Bucketed tables in Hive

If you migrated data from earlier Apache Hive versions to Hive 3, you might need to handle bucketed tables that impact performance. Review how CDP simplifies handling buckets. You learn about best practices for handling dynamic capabilities.

You can divide tables or partitions into buckets, which are stored in the following ways:

As files in the directory for the table.
As directories of partitions if the table is partitioned.

Specifying buckets in Hive 3 tables is not necessary. In CDP, Hive 3 buckets data implicitly, and does not require a user key or user-provided bucket number as earlier versions (ACID V1) did. For example:

V1:

CREATE TABLE hello_acid (load_date date, key int, value int)
CLUSTERED BY(key) INTO 3 BUCKETS
STORED AS ORC TBLPROPERTIES ('transactional'='true');

V2:

CREATE TABLE hello_acid_v2 (load_date date, key int, value int);

Performance of ACID V2 tables is on a par with non-ACID tables using buckets. ACID V2 tables are compatible with native cloud storage.

A common challenge related to using buckets in tables migrated from earlier versions is maintaining query performance while the workload or data scales up or down. For example, you could have an environment that operates smoothly using 16 buckets to support 1000 users, but a spike in the number of users to 100,000 for a day or two creates problems if you do not promptly tune the buckets and partitions. Tuning the buckets is complicated by the fact that after you have constructed a table with buckets, the entire table containing the bucketed data must be reloaded to reduce, add, or eliminate buckets.
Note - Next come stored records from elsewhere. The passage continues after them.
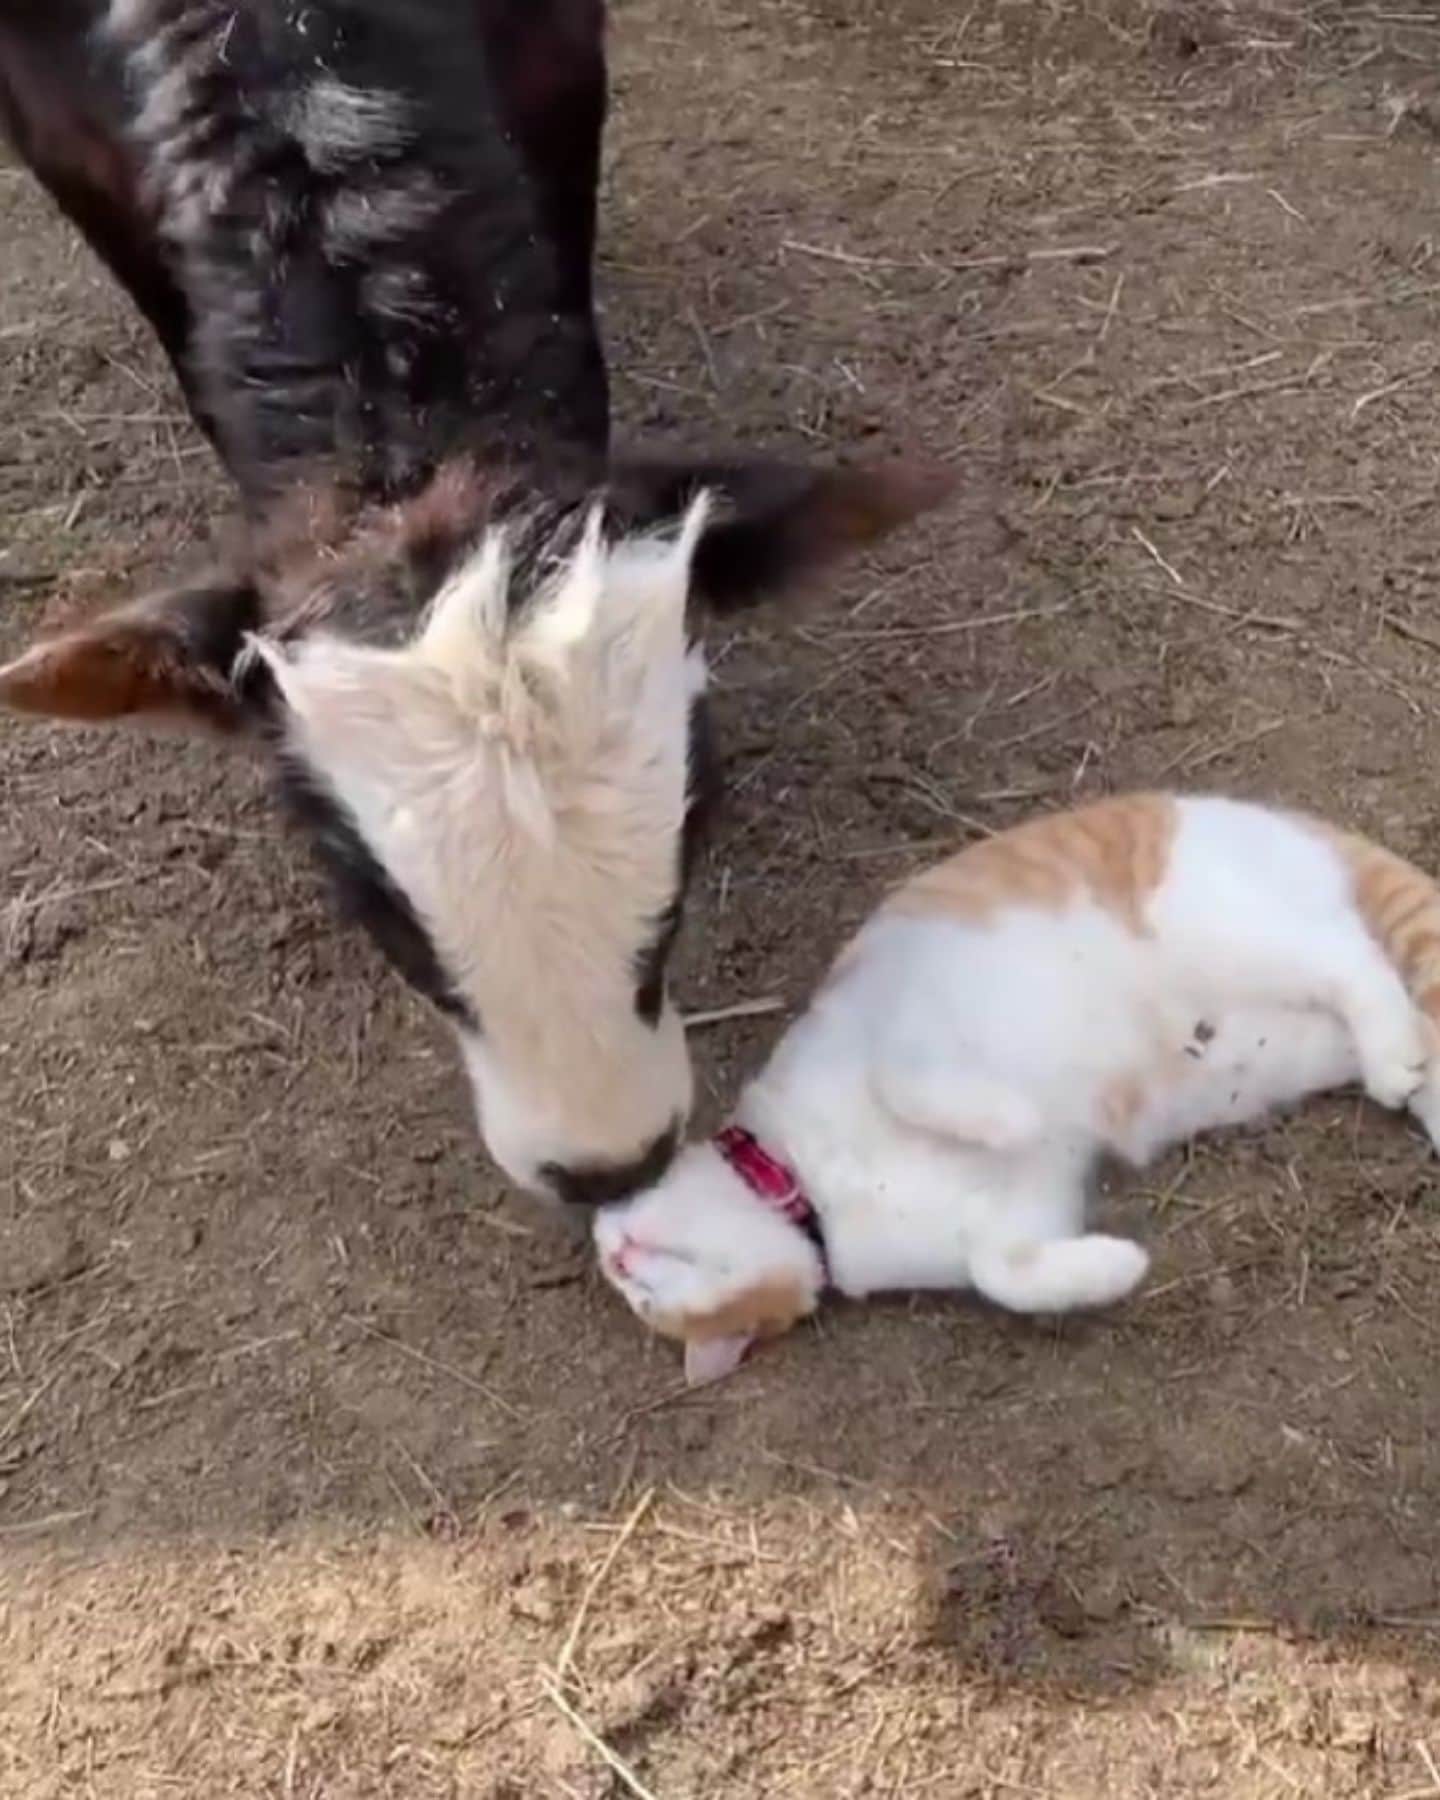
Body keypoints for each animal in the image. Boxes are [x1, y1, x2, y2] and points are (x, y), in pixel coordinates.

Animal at [590, 792, 1440, 1375]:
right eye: (645, 1303)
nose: (618, 1255)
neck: (820, 1195)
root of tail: (1275, 818)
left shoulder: (898, 1023)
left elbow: (911, 1083)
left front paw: (1008, 1118)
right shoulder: (1025, 1211)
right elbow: (1004, 1276)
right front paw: (1112, 1268)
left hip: (1231, 928)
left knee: (1348, 956)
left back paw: (1390, 1055)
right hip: (1288, 1035)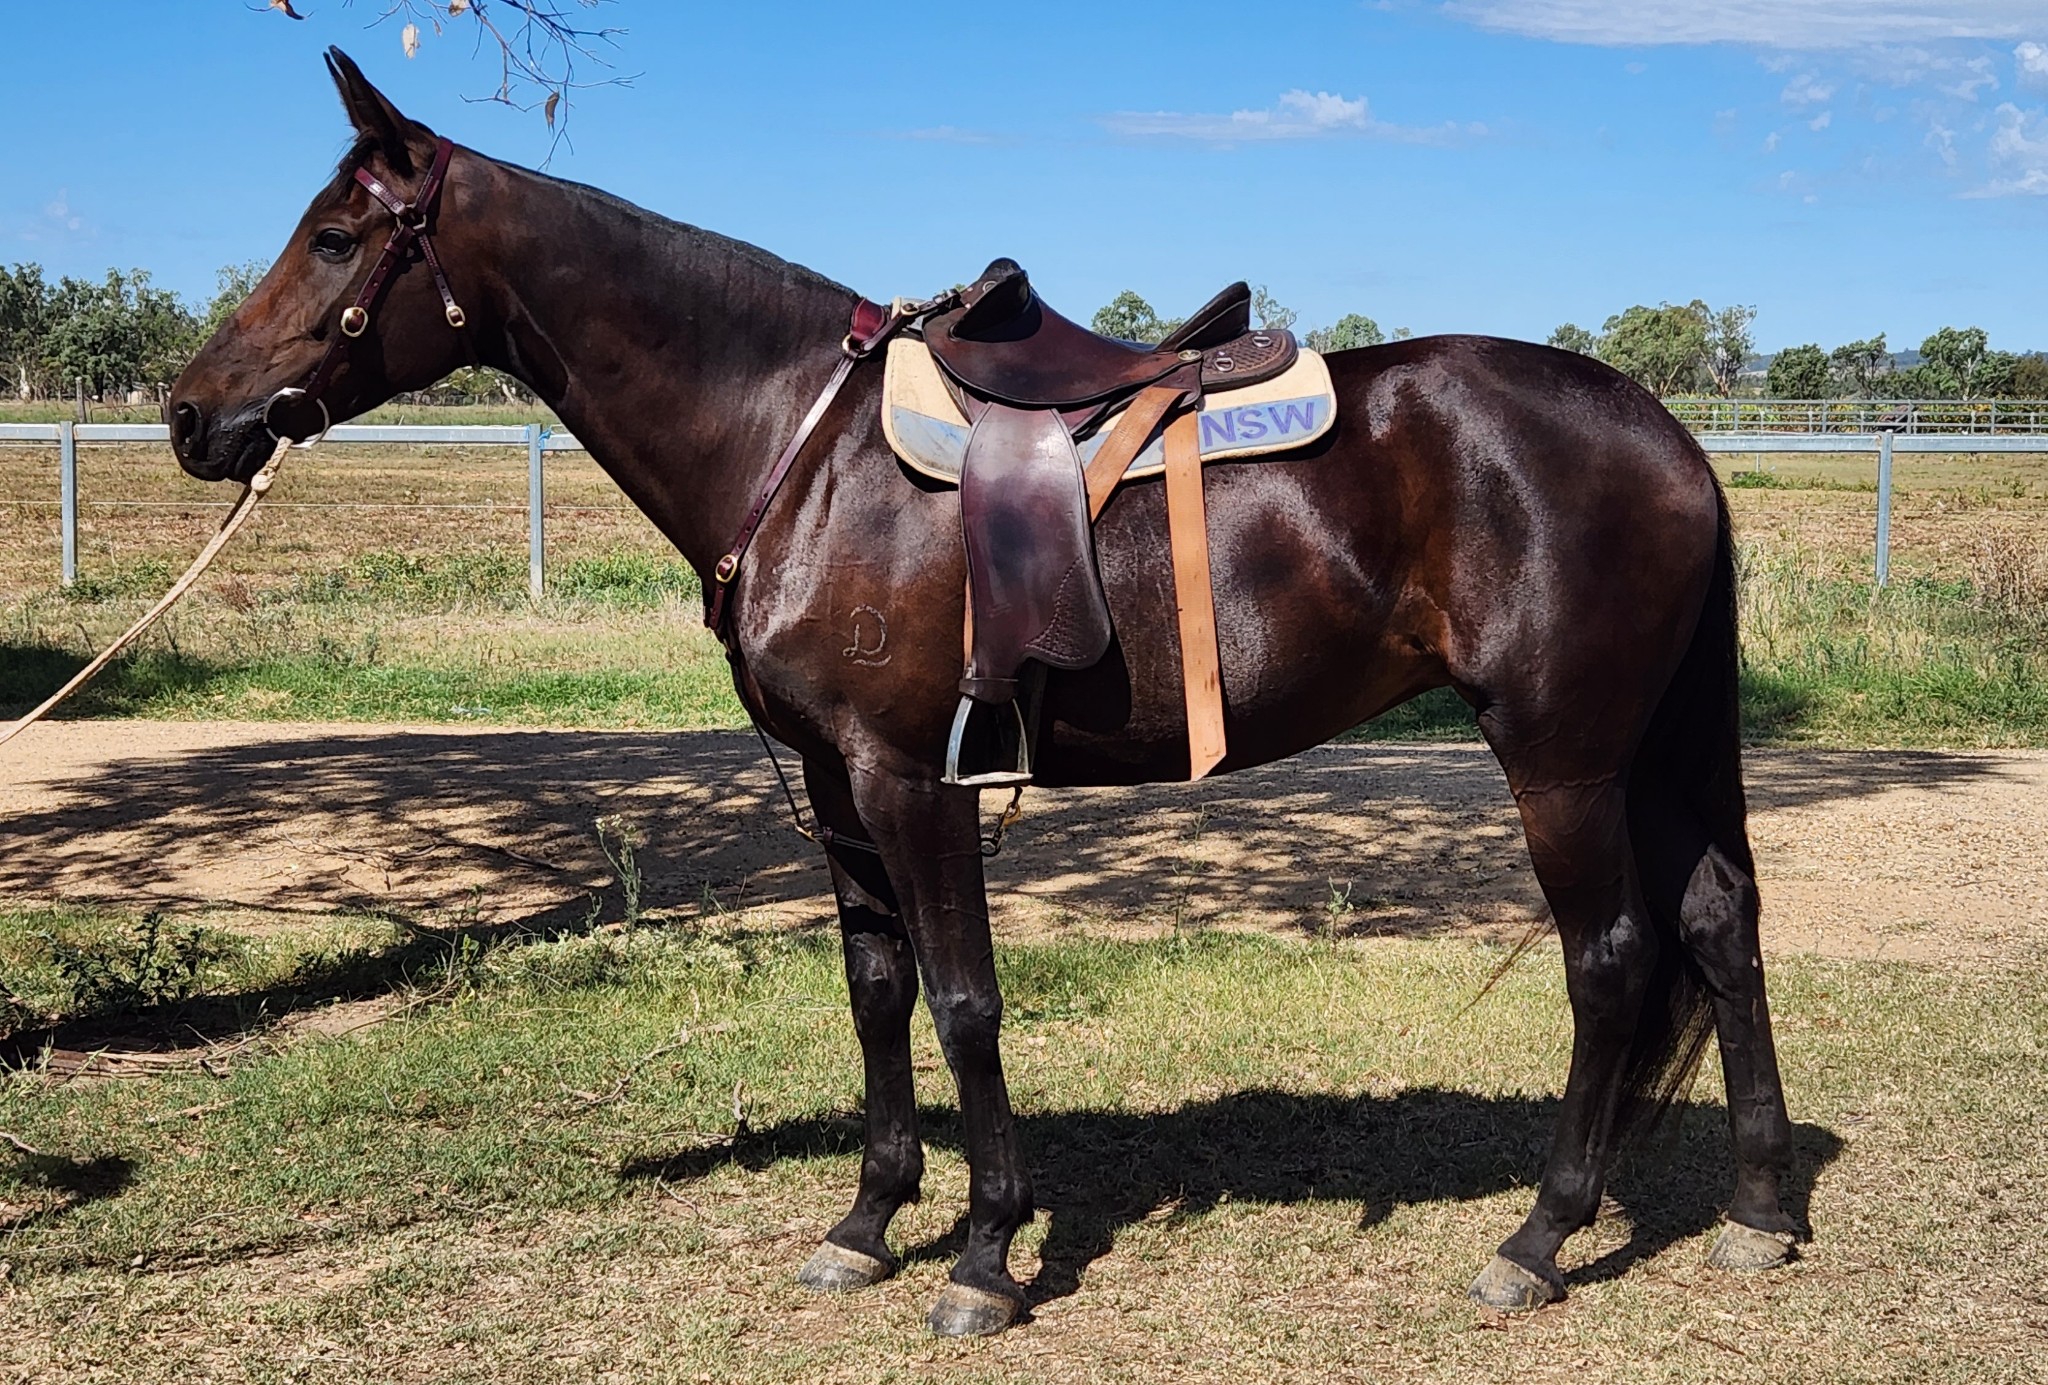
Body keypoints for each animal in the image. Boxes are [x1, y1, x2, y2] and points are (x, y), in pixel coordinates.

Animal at [167, 48, 1800, 1336]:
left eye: (333, 238)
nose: (194, 416)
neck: (799, 444)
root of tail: (1661, 430)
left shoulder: (911, 776)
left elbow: (962, 999)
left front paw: (985, 1251)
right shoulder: (834, 784)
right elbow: (877, 989)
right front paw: (866, 1221)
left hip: (1562, 757)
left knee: (1611, 957)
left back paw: (1540, 1234)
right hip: (1655, 749)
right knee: (1719, 925)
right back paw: (1759, 1209)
In CDP, you only need to deal with the buckets of the biggest table. If workload demands change rapidly, the buckets of the smaller tables dynamically change to complete table JOINs.

Bucket configurations

You can enable buckets as follows:

SET hive.tez.bucket.pruning=true

When you load data into tables that are both partitioned and bucketed, set the hive.optimize.sort.dynamic.partition property to optimize the process:

 SET hive.optimize.sort.dynamic.partition=true

If you have 20 buckets on user_id data, the following query returns only the data associated with user_id = 1:

SELECT * FROM tab WHERE user_id = 1;

To best leverage the dynamic capability of table buckets, adopt the following practices:

Use a single key for the buckets of the largest table.
Usually, you need to bucket the main table by the biggest dimension table. For example, the sales table might be bucketed by customer and not by merchandise item or store. However, in this scenario, the sales table is sorted by item and store.
Normally, do not bucket and sort on the same column.
A table that has more bucket files than the number of rows is an indication that you should reconsider how the table is bucketed.